My computer and its three forefathers were all named Silent Bob after Kevin Smith's character. Bob is reserved for something else that hopefully won't be so silent.
I've built every PC I've owned. I think people who buy prebuilt PCs don't deserve to own them. (Read that carefully and you'll realize it's not as condescending as it sounds--you don't deserve the heartache of trying to use MicroSoft operating systems if you're not interested in computers enough to build your own).
My first computer was an Atari. I programmed on it on a carpeted floor doing hunt and peck so slowly that by the time I finished a short program it had overheated. Later I figured out to set the Atari on a board to keep it from overheating and I now hunt and peck at 70wpm.
I also owned a Commodore 64, a TI 99 4/A, a Coleco Adam, an Apple //e, a Laseractive (Apple //c clone), a Mac SE and a Mac LC before finally falling victim to WIntel's market domination.
My first PC was a DX2/66. It was, in fact, the very best machine you could buy to play Doom on at the time. Doom was the primary motivation for my buying a PC.
I only ever got called to the principle's office once in high school. Of all the mischief I'd never been caught doing, you can't imagine the anxiety I was in as a walked gloomily down the hallway. Apparently I'd become known as "the computer expert" at my high school and theirs wouldn't print. I told them to reboot. I never did get caught for anything in high school.
I was volunteered for and sent to a computer math competition in high school. Of all the schools competing, I was the only student who arrived with long hair, ripped blue jeans and a metal band t-shirt. I was the only one from my school to get any of the programs correct.
During the 80s I frequented most of Dallas-Ft. Worth's BBSs. I hacked several of them and obtained user lists with passwords. After doing so, many made me a cosysop (think co-administrator) without my ever asking or making any threats.
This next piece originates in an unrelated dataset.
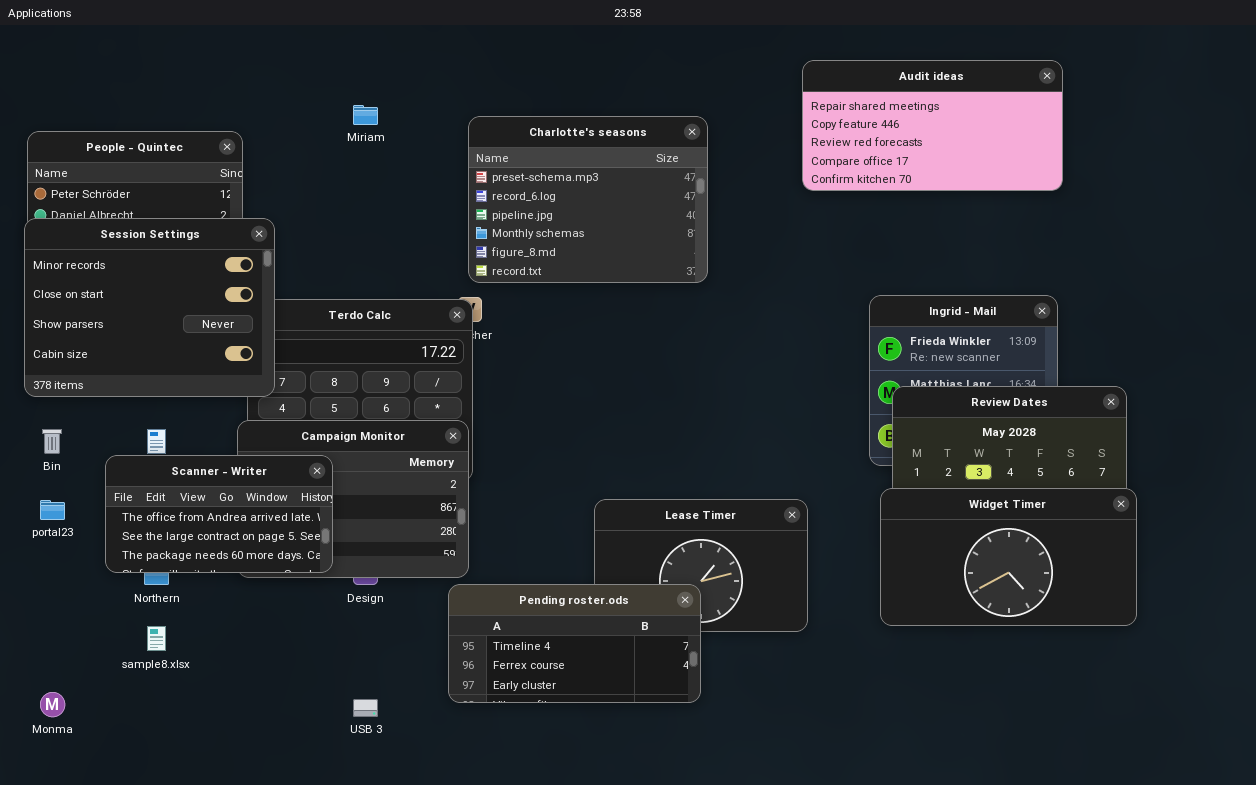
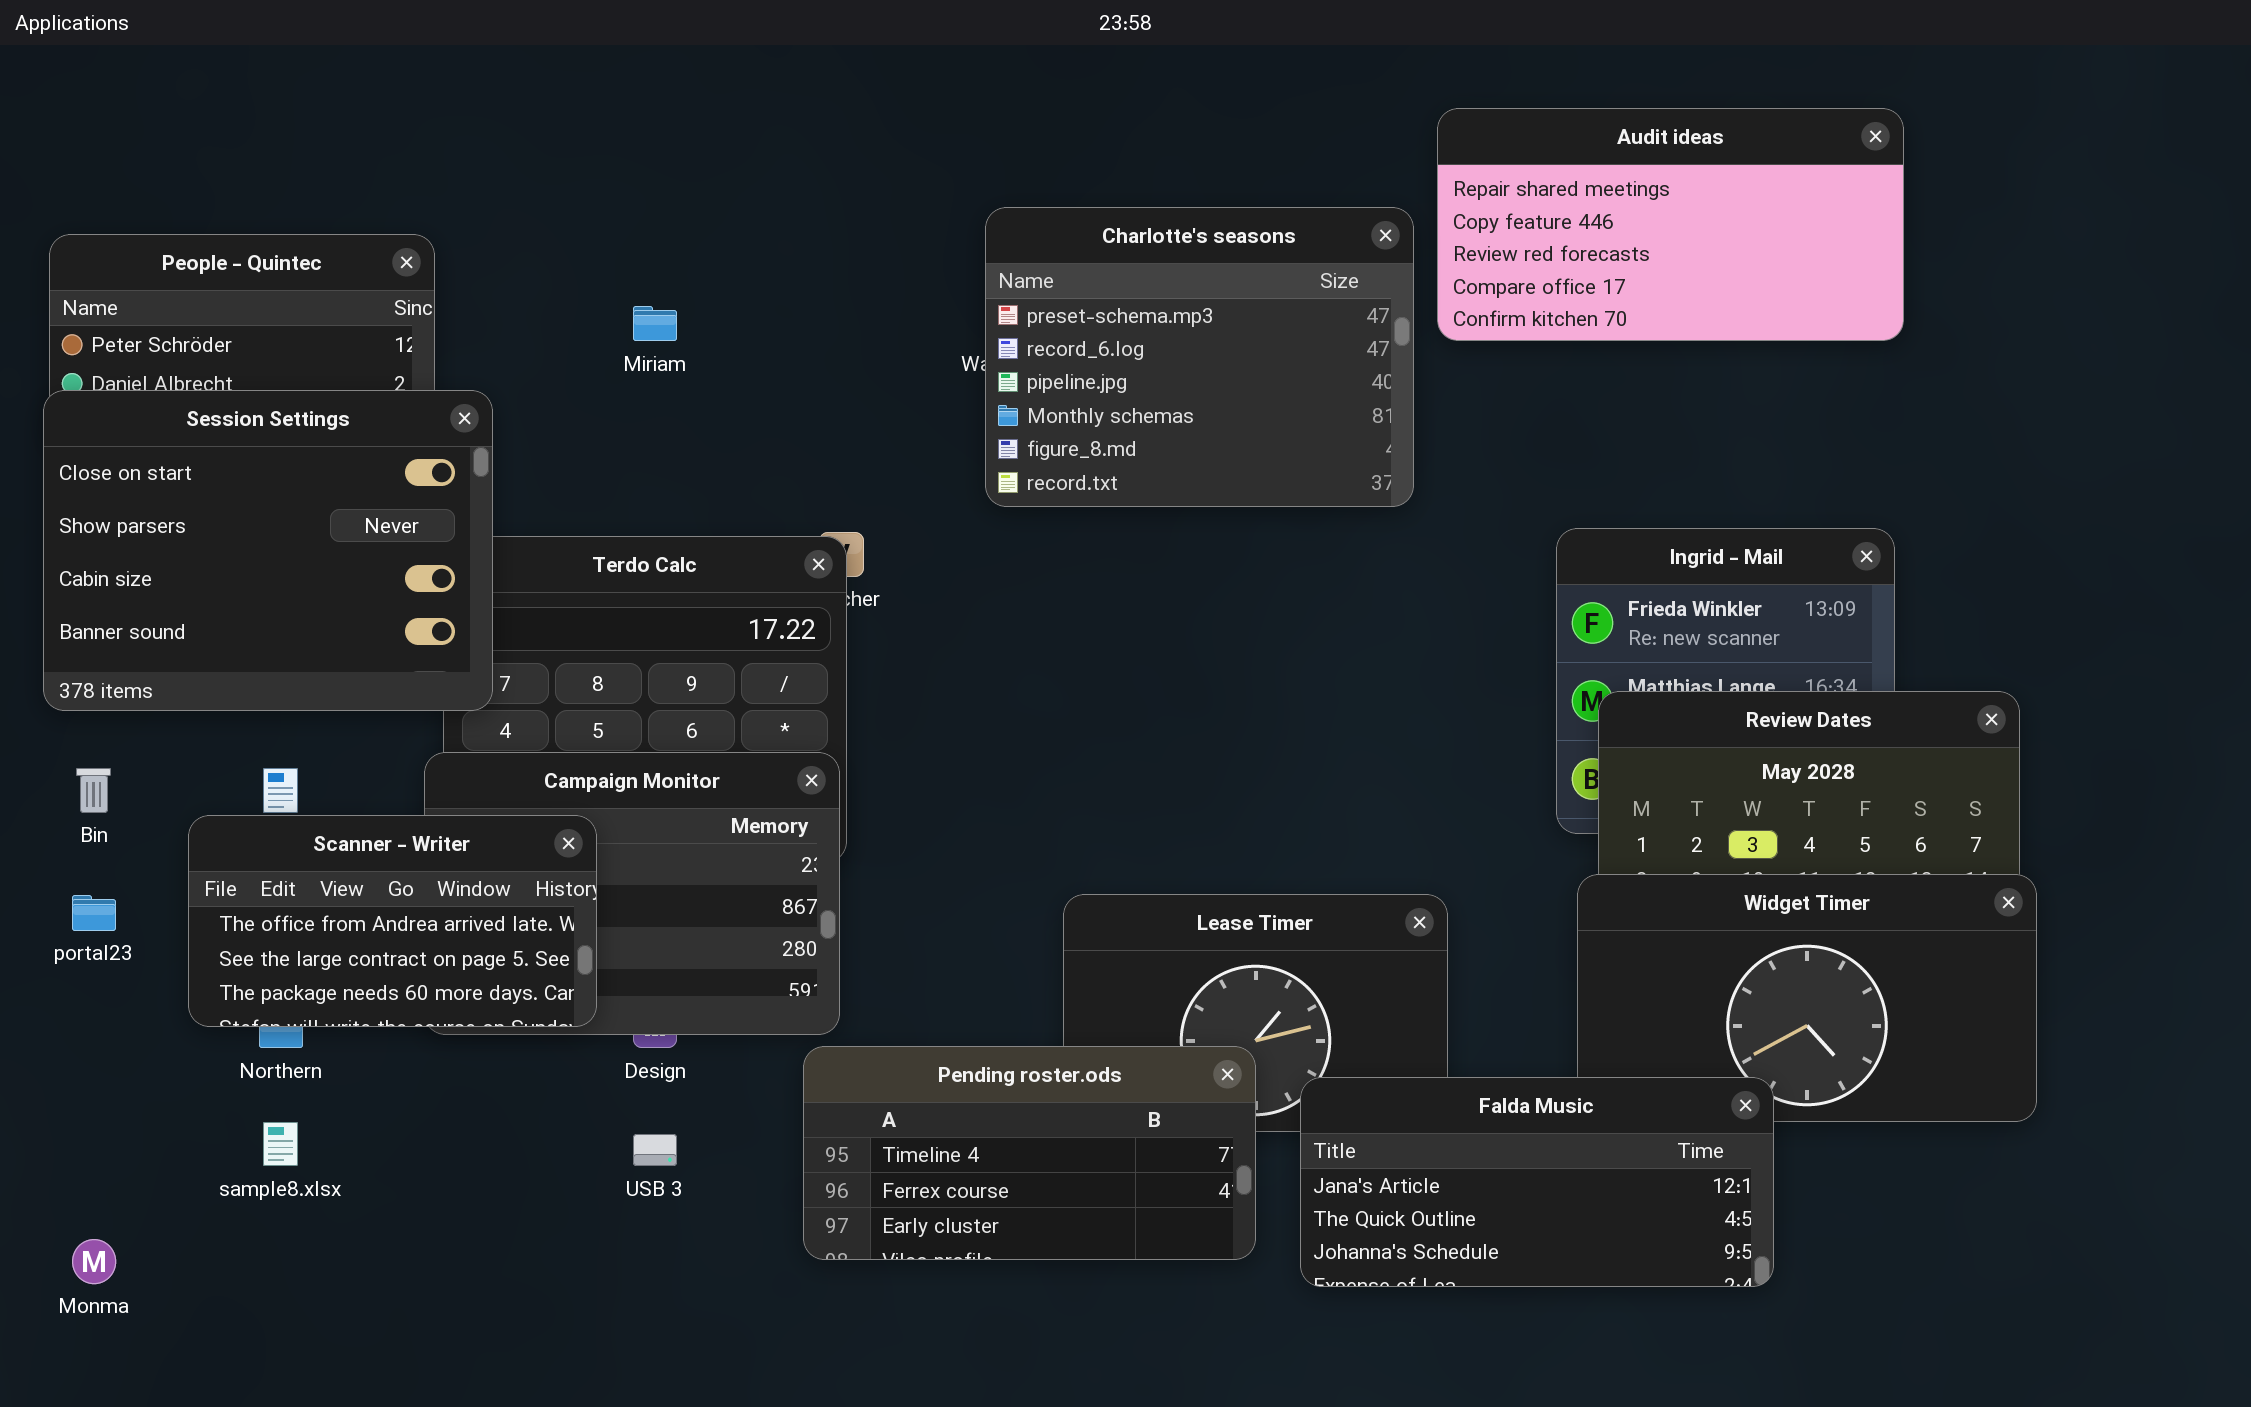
Miriam: [353,105,378,125] -> [633,306,677,341], moved
Charlotte's seasons: [468,116,708,283] -> [985,207,1414,507], moved
Session Settings: [24,218,275,397] -> [43,390,493,711], scrolled down 1 row
Falda Music: none -> [1300,1077,1774,1287], opened
USB 3: [353,699,378,717] -> [633,1134,677,1166], moved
I simply wanred them of their security holes--after saving a copy of the userlist, of course.
When I first connected online I was at 300 baud. At the time, CompuServe gave you a discount if you connected at 110 baud instead. I could already hunt and peck faster than 300 baud. The first time I saw 1200 baud my jaw nearly dropped to see text moving on the screen so quickly. When everyone finally got 2400 baud, my somewhat wealthy friend took a road job and left me his US Robotics Dual Standard HST. When you connected in HST mode to any BBS, the sysop would usually break into chat with you excited that it was the first time he'd ever seen the light register. He'd then proceed to give you elite access to all of his file sections.
My first hard drive was 10 megabite Apple Sider (it's a pun--get it? don't even ask about AppleCats and CatFurs). At the time, 10 megs was more than I could ever need. I would incriminate myself enough to be held indefinitely for terrorism suspicion if I described the contents of the text files that filled that hard drive.
The first time I "surfed the web" was using a text-only program called Lynx. It was much better than Gofer. The only hypertext (the HT in HTML) I'd seen at the time was in the form of email. I read it using Elm, which I preferred to Pine. Unix email clients are named after trees. I guess this is because they thought email would save trees.
My first encounter was internet people was in usenet in 1992. Prior to that, I'd frequented FidoNet and before that WWIV-net and C-Net (a Commodore based BBS software not to be confused with the current C-Net web portal), amateur networks that connected BBSs around the country. In 1992, most people on usenet knew what they were talking about. By 1994, most of these people stopped reading usenet altogether.
My first experiences on IRC (internet relay chat) were in 1993. Most everyone was on efnet at the time, and it was stable.
I guess I would qualify as a pro-sumer. I do pretty menial programming for a living these days, a thankful substitute for unemployment that many people like me are enjoying these days.